Calorie labeling reduces obesity Obesity increased more slowly in California, Seattle, Portland (Oregon), and NYC, compared to some other places in the west coast and northeast that didn’t have calorie labeling

Ted Kyle writes:

I wonder if you might have some perspective to offer on this analysis by Partha Deb and Carmen Vargas regarding restaurant calorie counts.

[Thin columnist] Cass Sunstein says it proves “that calorie labels have had a large and beneficial effect on those who most need them.”

I wonder about the impact of using self-reported BMI as a primary input and also the effect of confounding variables. Someone also suggested that investigator degrees of freedom is an important consideration.

They’re using data from a large national survey (Behavioral Risk Factor Surveillance System) and comparing self-reported body mass index of people who lived in counties with calorie-labeling laws, compared to counties without such laws, and they come up with these (distorted) maps:

Screen Shot 2016-04-09 at 10.15.36 PMScreen Shot 2016-04-09 at 10.15.43 PM

Here’s their key finding:

Screen Shot 2016-04-09 at 10.11.57 PM

The two columns correspond to two different models they used to adjust for demographic differences between the people in the two groups of counties. As you can see, average BMI seems to have increased faster in the no-calorie-labeling counties.

On the other hand, if you look at the map, it seems like they’re comparing {California, Seattle, Portland (Oregon), and NYC} to everyone else (with Massachusetts somewhere in the middle), and there are big differences between these places. So I don’t know how seriously we can attribute the differences between those trends to food labeling.
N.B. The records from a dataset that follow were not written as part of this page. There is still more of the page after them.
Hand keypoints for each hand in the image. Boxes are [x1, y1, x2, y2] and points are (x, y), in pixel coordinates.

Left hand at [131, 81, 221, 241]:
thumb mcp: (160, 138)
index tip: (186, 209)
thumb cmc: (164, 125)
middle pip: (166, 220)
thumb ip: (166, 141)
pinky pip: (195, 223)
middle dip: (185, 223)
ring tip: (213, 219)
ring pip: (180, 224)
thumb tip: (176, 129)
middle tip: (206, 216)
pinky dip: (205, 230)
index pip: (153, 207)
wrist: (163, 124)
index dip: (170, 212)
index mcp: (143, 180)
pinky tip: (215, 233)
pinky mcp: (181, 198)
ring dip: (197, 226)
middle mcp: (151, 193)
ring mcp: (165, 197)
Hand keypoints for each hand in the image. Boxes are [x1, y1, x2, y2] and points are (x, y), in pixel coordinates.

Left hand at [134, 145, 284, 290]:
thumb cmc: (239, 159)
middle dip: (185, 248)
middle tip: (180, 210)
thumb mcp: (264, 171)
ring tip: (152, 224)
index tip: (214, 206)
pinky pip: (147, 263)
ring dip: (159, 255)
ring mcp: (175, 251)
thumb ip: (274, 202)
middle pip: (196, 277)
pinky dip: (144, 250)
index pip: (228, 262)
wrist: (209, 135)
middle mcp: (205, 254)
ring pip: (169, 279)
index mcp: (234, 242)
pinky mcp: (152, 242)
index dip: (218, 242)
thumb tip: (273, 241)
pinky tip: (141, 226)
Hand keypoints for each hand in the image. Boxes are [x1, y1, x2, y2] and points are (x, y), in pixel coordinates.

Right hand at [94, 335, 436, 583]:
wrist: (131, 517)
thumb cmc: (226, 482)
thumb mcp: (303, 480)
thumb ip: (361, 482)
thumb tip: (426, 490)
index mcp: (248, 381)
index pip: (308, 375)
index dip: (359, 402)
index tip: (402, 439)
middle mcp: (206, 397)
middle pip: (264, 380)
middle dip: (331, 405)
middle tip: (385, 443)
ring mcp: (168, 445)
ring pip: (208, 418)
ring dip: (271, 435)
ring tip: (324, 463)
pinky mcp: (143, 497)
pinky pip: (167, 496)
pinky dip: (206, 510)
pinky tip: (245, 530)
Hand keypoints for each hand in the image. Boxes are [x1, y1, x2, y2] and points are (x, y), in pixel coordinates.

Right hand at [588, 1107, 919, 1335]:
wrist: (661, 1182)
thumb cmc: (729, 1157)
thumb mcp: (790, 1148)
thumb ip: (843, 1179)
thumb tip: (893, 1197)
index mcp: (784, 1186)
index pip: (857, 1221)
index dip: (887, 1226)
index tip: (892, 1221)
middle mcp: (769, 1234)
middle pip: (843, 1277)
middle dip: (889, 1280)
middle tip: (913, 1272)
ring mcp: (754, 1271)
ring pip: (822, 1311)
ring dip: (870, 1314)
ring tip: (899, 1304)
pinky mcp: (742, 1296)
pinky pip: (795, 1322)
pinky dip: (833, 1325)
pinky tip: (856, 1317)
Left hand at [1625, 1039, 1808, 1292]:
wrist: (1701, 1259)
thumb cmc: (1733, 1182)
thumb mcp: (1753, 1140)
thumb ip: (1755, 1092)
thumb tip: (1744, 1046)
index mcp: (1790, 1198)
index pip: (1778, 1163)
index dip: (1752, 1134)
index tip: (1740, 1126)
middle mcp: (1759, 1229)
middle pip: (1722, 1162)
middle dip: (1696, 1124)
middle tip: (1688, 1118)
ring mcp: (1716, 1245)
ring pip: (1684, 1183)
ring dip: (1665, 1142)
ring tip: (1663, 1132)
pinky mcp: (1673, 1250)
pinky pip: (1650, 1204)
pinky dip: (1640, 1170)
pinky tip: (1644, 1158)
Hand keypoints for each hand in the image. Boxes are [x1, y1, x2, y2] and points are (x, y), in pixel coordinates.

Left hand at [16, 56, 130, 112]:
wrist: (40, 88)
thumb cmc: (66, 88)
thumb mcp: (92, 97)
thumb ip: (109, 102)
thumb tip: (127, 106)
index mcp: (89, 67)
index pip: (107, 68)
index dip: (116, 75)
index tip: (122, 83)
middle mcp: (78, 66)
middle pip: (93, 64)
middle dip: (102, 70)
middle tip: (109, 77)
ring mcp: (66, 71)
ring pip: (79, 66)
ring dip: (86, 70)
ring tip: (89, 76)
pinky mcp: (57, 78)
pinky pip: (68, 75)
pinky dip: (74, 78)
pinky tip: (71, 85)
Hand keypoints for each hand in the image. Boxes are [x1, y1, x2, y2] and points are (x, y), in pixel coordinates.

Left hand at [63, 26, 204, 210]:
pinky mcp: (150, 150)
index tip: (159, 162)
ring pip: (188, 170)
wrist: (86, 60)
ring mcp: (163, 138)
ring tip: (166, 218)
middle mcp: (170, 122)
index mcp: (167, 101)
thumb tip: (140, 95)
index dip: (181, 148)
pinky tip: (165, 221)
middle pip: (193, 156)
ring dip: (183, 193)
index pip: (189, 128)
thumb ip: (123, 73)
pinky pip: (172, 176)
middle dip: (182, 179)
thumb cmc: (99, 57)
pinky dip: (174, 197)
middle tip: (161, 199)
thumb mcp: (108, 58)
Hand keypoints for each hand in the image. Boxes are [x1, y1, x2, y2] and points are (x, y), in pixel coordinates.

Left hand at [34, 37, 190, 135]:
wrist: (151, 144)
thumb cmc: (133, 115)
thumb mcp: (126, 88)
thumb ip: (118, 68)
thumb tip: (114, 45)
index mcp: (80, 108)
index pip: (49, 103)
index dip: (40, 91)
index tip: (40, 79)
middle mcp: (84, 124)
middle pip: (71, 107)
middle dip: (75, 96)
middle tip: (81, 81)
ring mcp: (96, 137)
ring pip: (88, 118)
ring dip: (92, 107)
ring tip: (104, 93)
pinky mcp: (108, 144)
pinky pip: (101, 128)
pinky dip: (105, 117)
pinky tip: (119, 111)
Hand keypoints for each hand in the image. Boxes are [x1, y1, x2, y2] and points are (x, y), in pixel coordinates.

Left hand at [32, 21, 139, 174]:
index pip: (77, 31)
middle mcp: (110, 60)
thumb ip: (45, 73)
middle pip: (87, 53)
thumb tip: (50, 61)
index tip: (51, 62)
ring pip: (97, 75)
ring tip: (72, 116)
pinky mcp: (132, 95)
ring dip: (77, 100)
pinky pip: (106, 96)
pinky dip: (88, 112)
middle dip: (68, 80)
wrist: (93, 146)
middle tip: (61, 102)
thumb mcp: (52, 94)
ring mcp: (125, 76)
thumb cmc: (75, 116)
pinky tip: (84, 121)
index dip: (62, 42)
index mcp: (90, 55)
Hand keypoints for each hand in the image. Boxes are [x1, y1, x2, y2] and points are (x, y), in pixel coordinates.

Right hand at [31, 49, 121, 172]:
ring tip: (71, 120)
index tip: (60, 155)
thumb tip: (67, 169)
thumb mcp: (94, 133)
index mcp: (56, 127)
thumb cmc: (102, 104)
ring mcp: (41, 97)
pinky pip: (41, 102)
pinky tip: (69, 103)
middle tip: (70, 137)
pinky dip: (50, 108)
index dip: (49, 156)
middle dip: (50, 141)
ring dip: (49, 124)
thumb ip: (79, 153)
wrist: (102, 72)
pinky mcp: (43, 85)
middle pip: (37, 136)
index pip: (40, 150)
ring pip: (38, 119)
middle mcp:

Also, figure 5 of that paper, showing covariate balance, is just goofy. I recommend simple and more readable dotplots as in chapter 10 of ARM. Figure 4 is a bit mysterious too, I’m not quite clear on what is gained by the barplots on the top; aren’t they just displaying the means of the normal distributions on the bottom? And Figures 1 and 2, the maps, look weird: they’re using some bad projection, maybe making the rookie mistake of plotting latitude vs. longitude, not realizing that when you’re away from the equator one degree of latitude is not the same distance as one degree of longitude.

As to the Cass Sunstein article (“Calorie Counts Really Do Fight Obesity”), yeah, it seems a bit hypey. Key Sunstein quote: “All in all, it’s a terrific story.” Even aside from the causal identification issues discussed above, don’t forget that the difference between significant and non-significant etc.

Speaking quite generally, I agree with Sunstein when he writes:

A new policy might have modest effects on Americans as a whole, but big ones on large subpopulations. That might be exactly the point! It’s an important question to investigate.

But of course researchers—even economists—have been talking about varying treatment effects for awhile. So to say we can draw this “large lesson” from this particular study . . . again, a bit of hype going on here. It’s fine for Sunstein if this particular paper has woken him up to the importance of interactions, but let’s not let his excitement about the general concept, and his eagerness to tell a “terrific story” and translate into policy, distract us from the big problems of interpreting the claims made in this paper.

And, to return to the multiple comparisons issue, ultimately what’s important is not so much what the investigators did or might have done, but rather what the data say. I think the right approach would be some sort of hierarchical model that allows for effects in all groups, rather than a search for a definitive result in some group or another.

P.S. Kyle referred to the article by Deb and Vargas as a “NBER analysis” but that’s not quite right. NBER is just a consortium that publishes these papers. To call their paper an NBER analysis would be like calling this blog post “a WordPress analysis” because I happen to be using this particular software.